What else is there to write about. Life? Fashion? Music? Movies? Pets? Decorating? Cooking, cleaning or baking? Romance? Regrets? hmmm Maybe? Ugh, but all of these topics seem boring to me now too. Geeze, what’s wrong with me, is my life that filled up with obligations and commitments that I can’t seem to sit and write? This is turning into a big regret.
Regrets. Let me try this topic. Not so long ago I had a friend that passed away. My regret is that I never apologize to him for being a jerk. After he passed I sat down and wrote my best work ever, a letter to my friend. I took this opportunity to make all of my wrongs right. As much as it felt liberating, I still had regret that I never spoke to him in person. You see regret is a funny thing. When someone dies do we connect regret to their death? Probably not. Why is that? Do we want to remain in our regret less bubble? Would we rather talk about grocery shopping, gardening, taxes and the Kardashian’s and less about the things we regret and the things we never did? Is this a right regret?

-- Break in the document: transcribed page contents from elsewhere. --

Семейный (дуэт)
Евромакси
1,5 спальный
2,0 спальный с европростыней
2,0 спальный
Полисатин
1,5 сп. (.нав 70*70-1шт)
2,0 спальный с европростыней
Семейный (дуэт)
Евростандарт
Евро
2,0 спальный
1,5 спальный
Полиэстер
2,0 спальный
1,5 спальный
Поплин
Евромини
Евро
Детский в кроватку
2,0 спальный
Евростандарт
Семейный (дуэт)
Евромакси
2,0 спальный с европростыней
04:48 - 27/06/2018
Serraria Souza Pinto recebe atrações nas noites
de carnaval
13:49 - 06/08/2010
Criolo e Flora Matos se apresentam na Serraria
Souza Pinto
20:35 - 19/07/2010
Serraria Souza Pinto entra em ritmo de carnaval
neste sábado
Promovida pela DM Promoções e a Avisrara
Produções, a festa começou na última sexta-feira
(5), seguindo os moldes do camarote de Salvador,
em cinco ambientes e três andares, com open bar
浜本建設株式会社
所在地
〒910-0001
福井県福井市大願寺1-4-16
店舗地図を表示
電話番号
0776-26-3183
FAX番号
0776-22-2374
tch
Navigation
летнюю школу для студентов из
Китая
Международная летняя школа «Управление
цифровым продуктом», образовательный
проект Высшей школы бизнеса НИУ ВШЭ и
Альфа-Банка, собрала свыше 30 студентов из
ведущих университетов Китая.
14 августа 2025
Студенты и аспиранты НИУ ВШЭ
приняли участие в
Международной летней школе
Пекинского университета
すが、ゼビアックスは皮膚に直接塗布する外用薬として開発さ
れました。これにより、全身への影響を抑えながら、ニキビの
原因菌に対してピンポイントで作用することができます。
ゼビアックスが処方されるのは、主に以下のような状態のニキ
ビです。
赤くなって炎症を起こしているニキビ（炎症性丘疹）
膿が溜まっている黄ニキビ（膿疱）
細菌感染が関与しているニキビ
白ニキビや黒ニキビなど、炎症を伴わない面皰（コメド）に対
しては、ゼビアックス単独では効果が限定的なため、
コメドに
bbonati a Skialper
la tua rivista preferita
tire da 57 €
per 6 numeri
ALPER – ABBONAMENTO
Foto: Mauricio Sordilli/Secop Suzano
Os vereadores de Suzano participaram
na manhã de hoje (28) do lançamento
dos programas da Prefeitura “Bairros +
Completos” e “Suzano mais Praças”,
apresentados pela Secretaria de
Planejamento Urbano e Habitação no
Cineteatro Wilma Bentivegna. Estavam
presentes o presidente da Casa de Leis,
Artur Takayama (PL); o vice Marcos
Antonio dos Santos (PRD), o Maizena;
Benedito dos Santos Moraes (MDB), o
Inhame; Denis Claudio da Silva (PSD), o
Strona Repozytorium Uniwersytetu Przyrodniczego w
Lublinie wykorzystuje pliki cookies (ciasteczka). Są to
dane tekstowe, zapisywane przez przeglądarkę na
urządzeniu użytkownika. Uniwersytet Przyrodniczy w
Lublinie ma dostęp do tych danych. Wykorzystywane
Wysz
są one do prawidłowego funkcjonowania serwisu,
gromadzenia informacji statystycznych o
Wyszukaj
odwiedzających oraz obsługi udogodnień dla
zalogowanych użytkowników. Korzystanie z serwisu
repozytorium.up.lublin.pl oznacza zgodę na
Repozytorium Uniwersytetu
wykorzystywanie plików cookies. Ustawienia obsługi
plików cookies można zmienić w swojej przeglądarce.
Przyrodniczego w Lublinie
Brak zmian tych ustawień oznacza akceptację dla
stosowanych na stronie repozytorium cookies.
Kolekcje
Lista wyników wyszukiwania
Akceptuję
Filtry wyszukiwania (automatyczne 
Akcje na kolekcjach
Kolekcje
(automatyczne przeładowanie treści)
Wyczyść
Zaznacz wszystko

I am thinking that this time of year brings out a lot of regrets – not losing weight, not putting enough money in the bank, not going with our intuition, not saying goodbye to an old friend, not telling my dad that I loved him enough. But I am going with the silver lining playbook on all of this as my vow for 2014 is imagining a way to fix the future of my past regrets and provided a better, more realistic life solution than invincibility.
Arthur Miller said; “die with the right regrets.” Maybe that’s the plan to get my writing juju back?